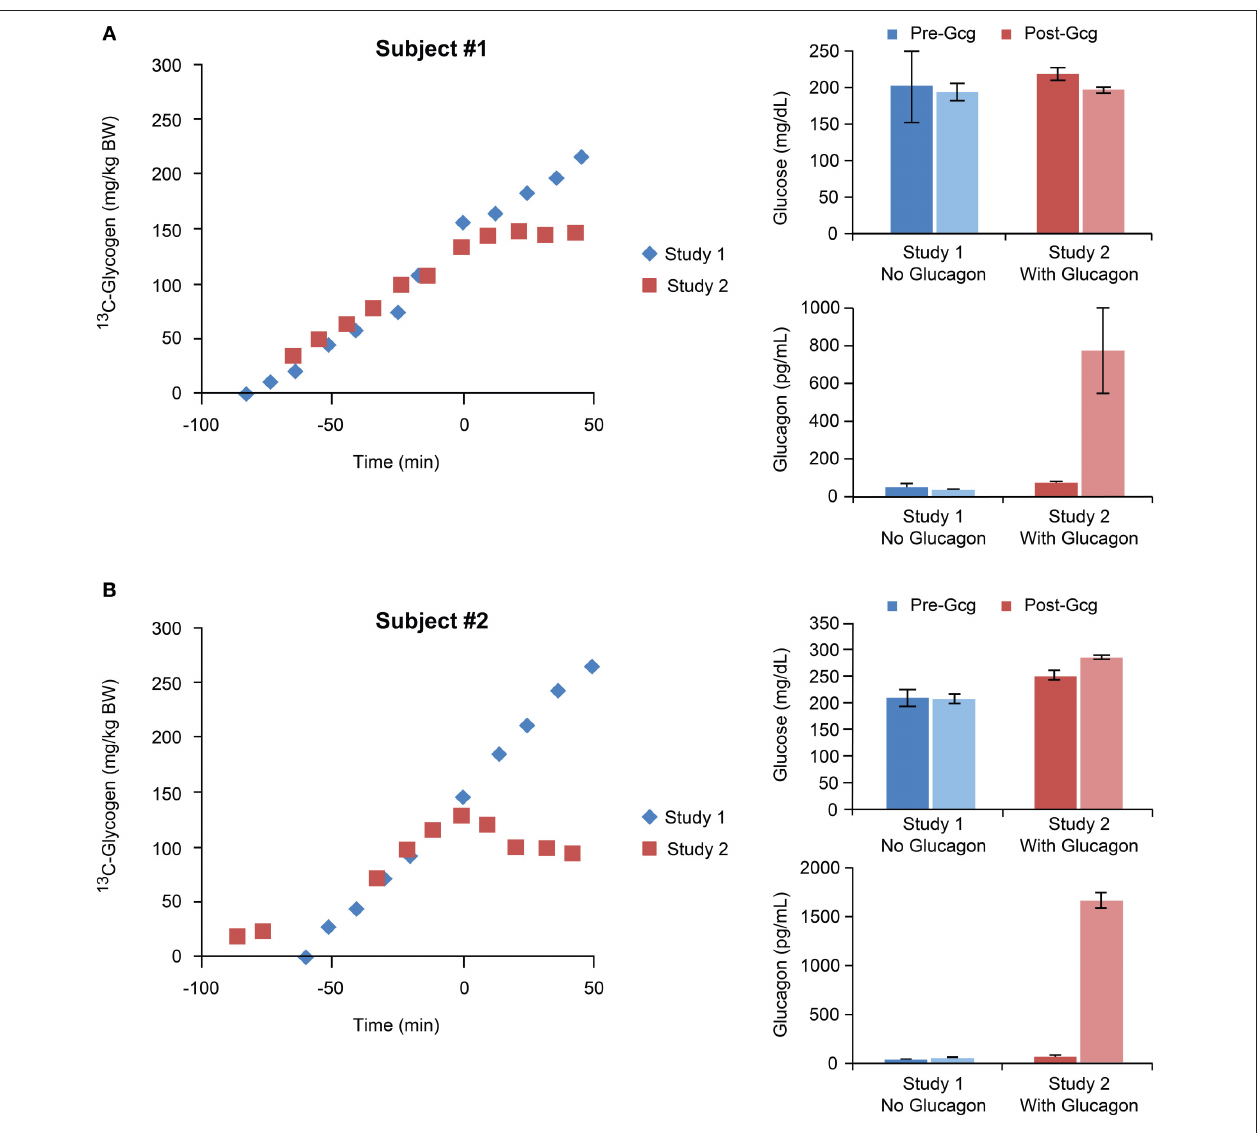
FIGURE 7 | Time courses of 13 C-glycogen and corresponding average values of circulating glucose and glucagon for individual studies performed with and without glucagon infusions for subject #1 (A) and subject #2 (B) . In both subjects, the glucagon infusion resulted in marked increases in circulating glucagon levels, and accordingly, suppression of hepatic glycogen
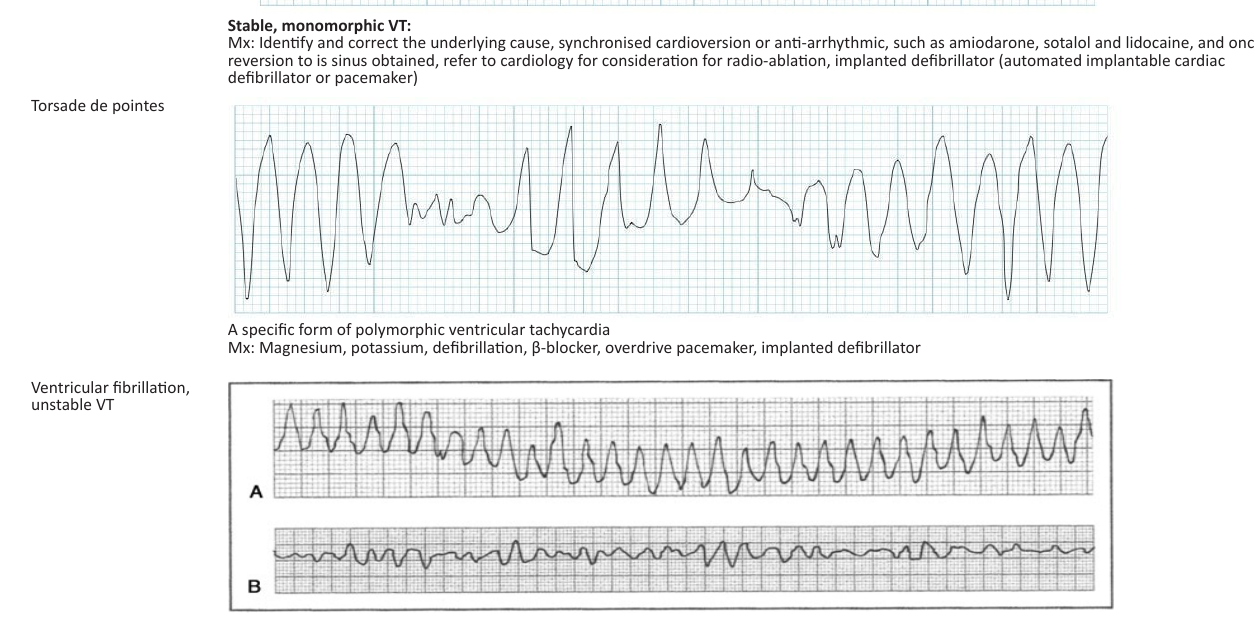
Table 2 continues on the next page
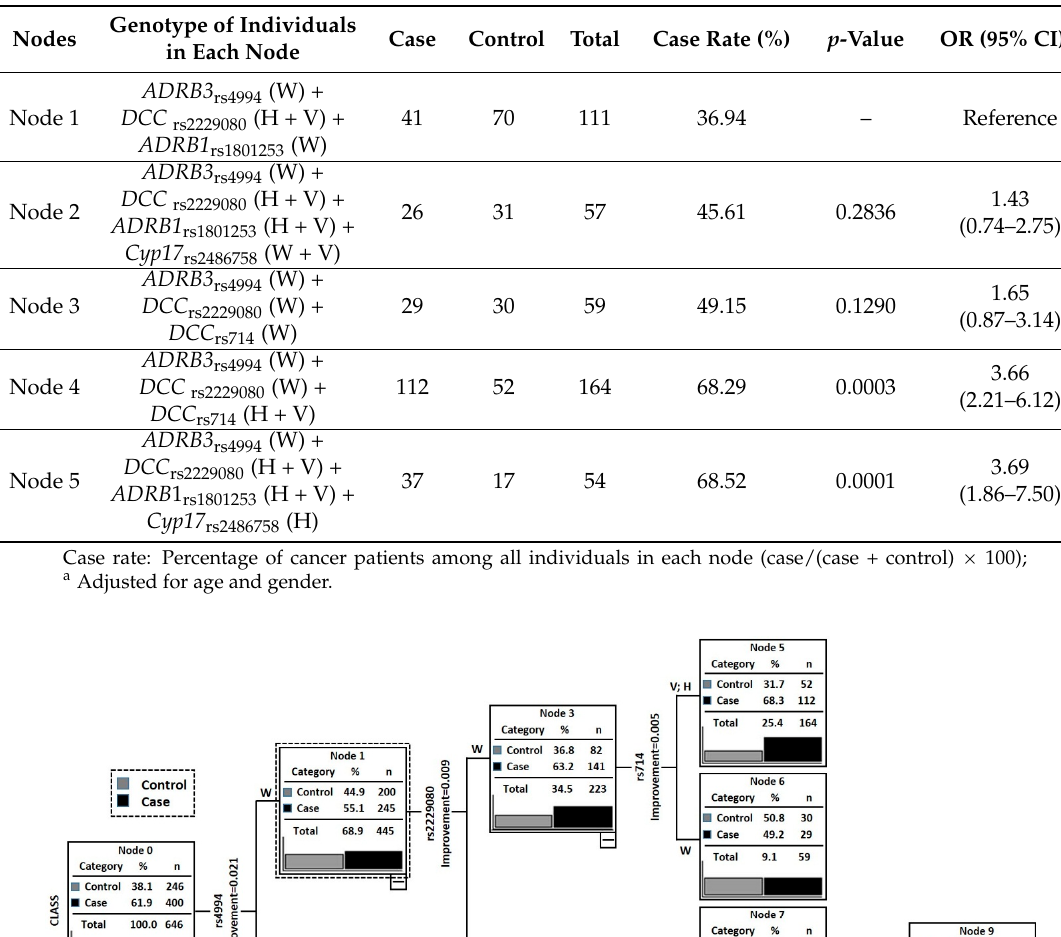
Table 4. Risk estimate based on Classification and Regression Tree Analysis (CRT) terminal nodes.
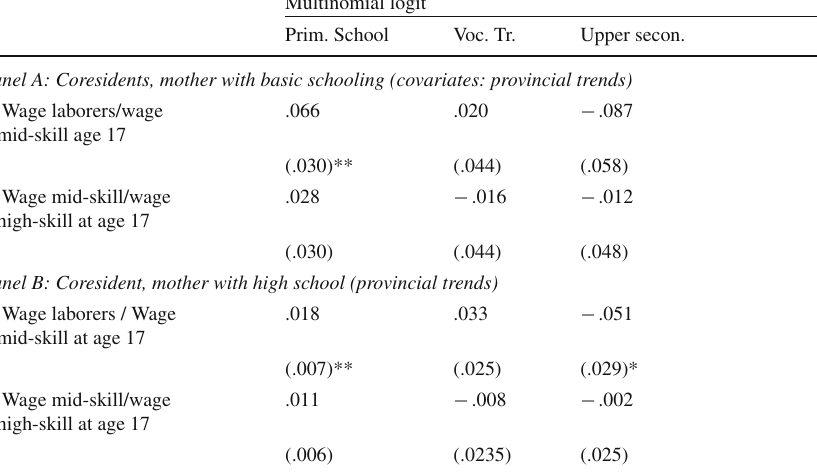
Table 8 Schooling attainment at age 25 and return to skill at age 17—males, by parental background. Source : own computations using the Spanish Employment Survey (EPA, 2001–2009) merged with wages in the Registry of collective agreements (1993–2001) Multinomial logit Prim. School Voc. Tr. Upper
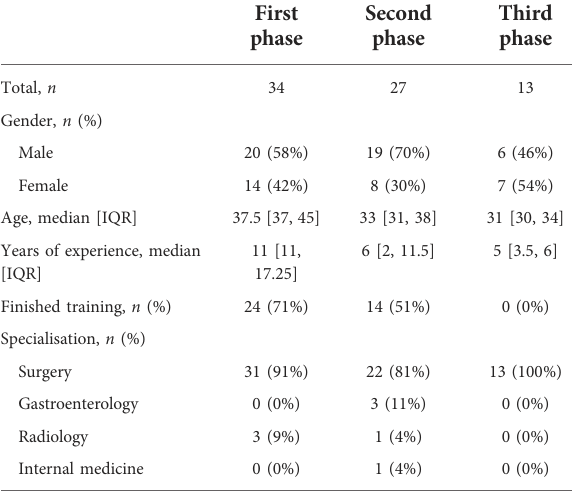
TABLE 1 Participant baseline characteristics, separated by study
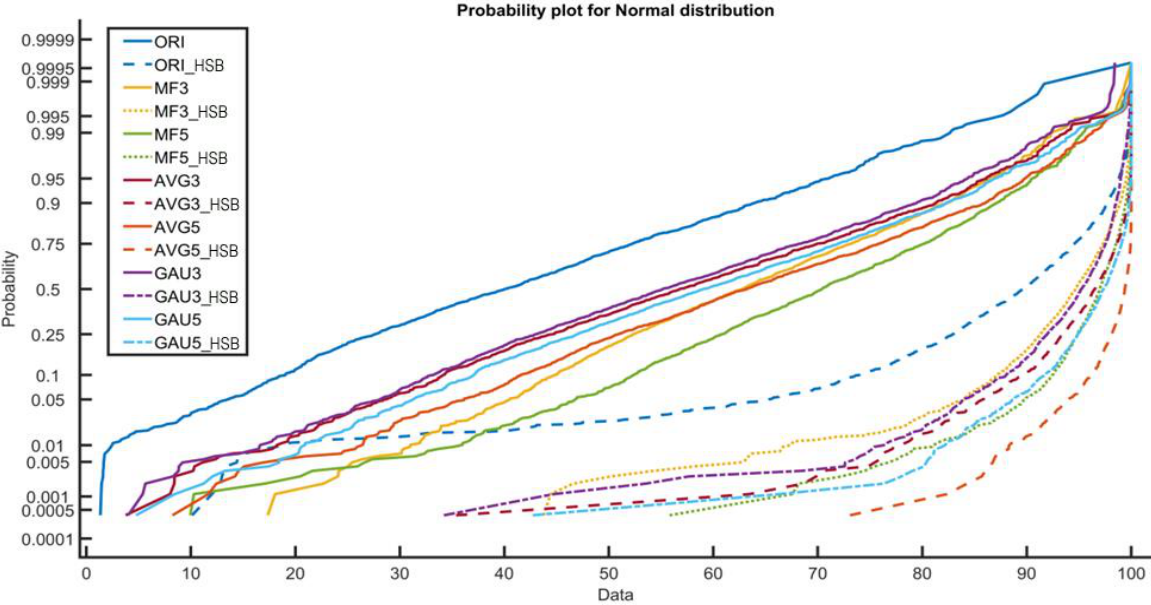
Figure 2. Normal distribution of 8-bit and 4-bit images.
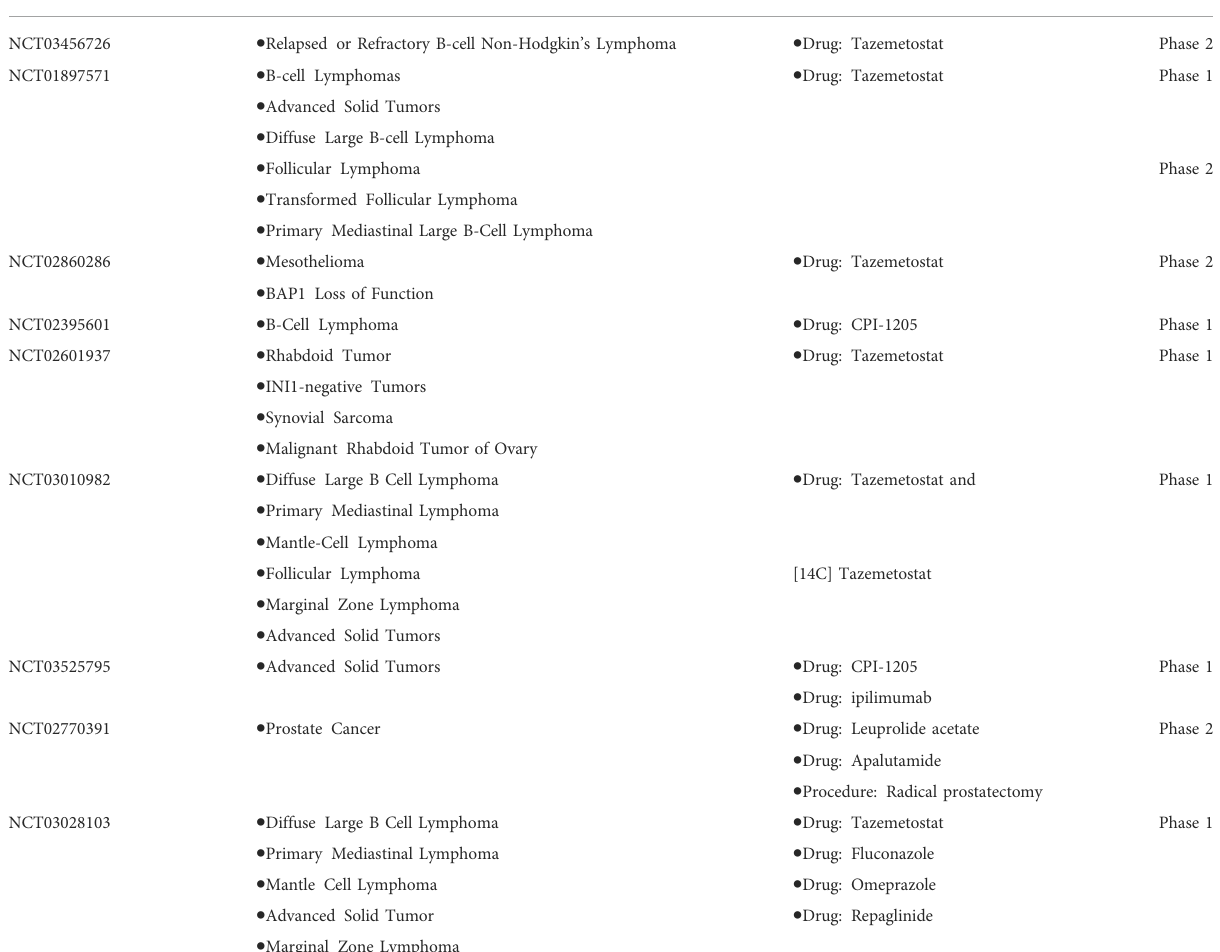
TABLE 2 Completed EZH2-targeted clinical trials in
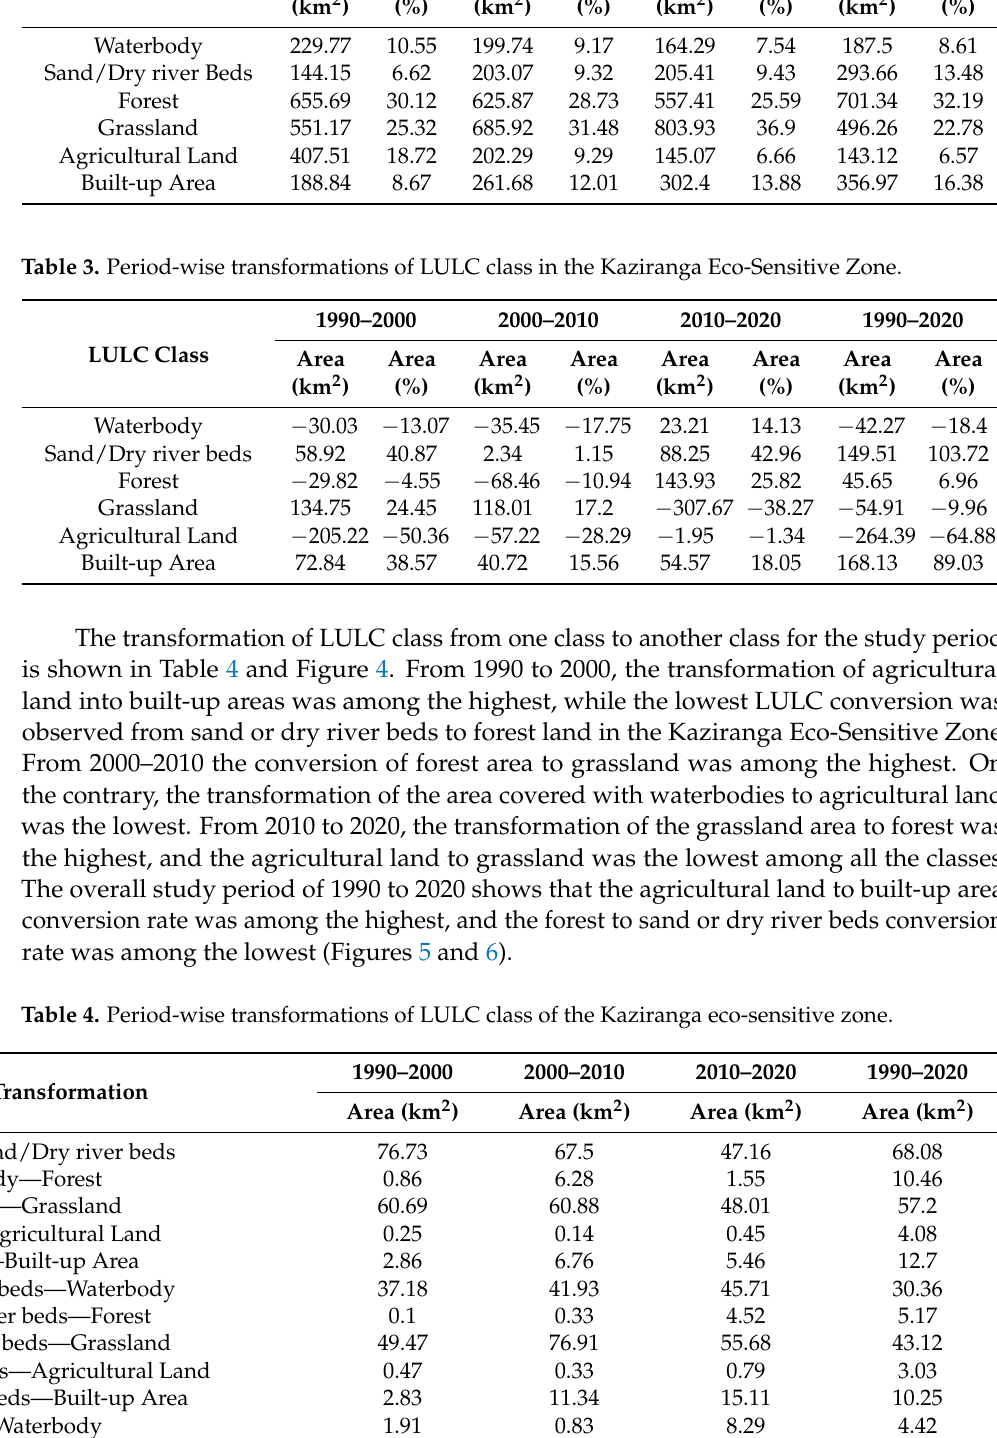
Table 2. Area of the different classified LULC classes of the study area.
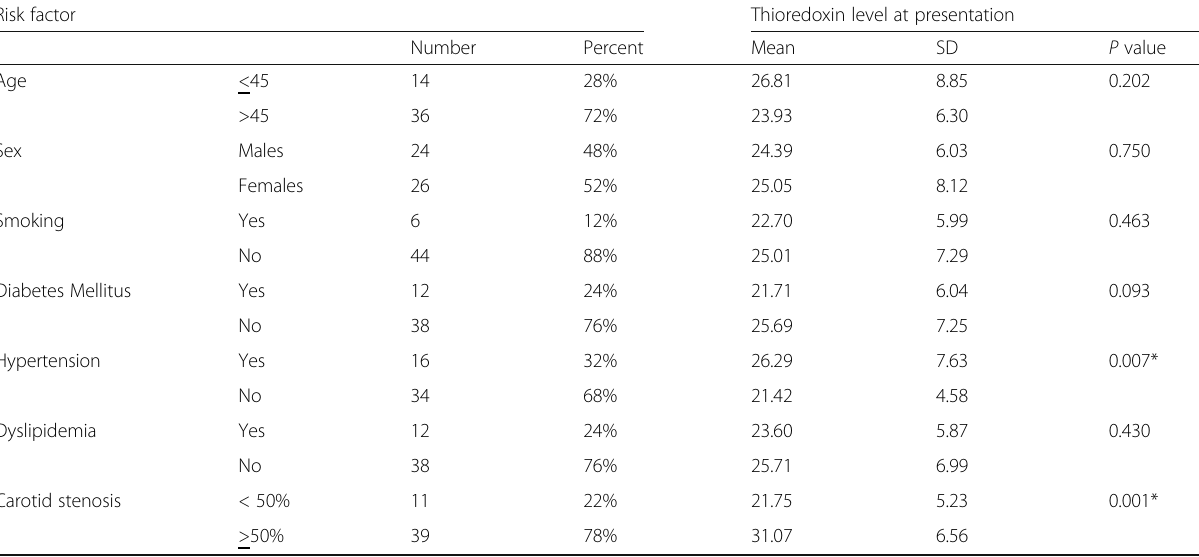
Table 3 Relation between risk factors of stroke and thioredoxin level at presentation in 50 acute stroke patients Risk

» **Task details**
In the records above, find each line with the word "study" and copy it.

» **Written response**
TABLE 1 Participant baseline characteristics, separated by study
Table 2. Area of the different classified LULC classes of the study area.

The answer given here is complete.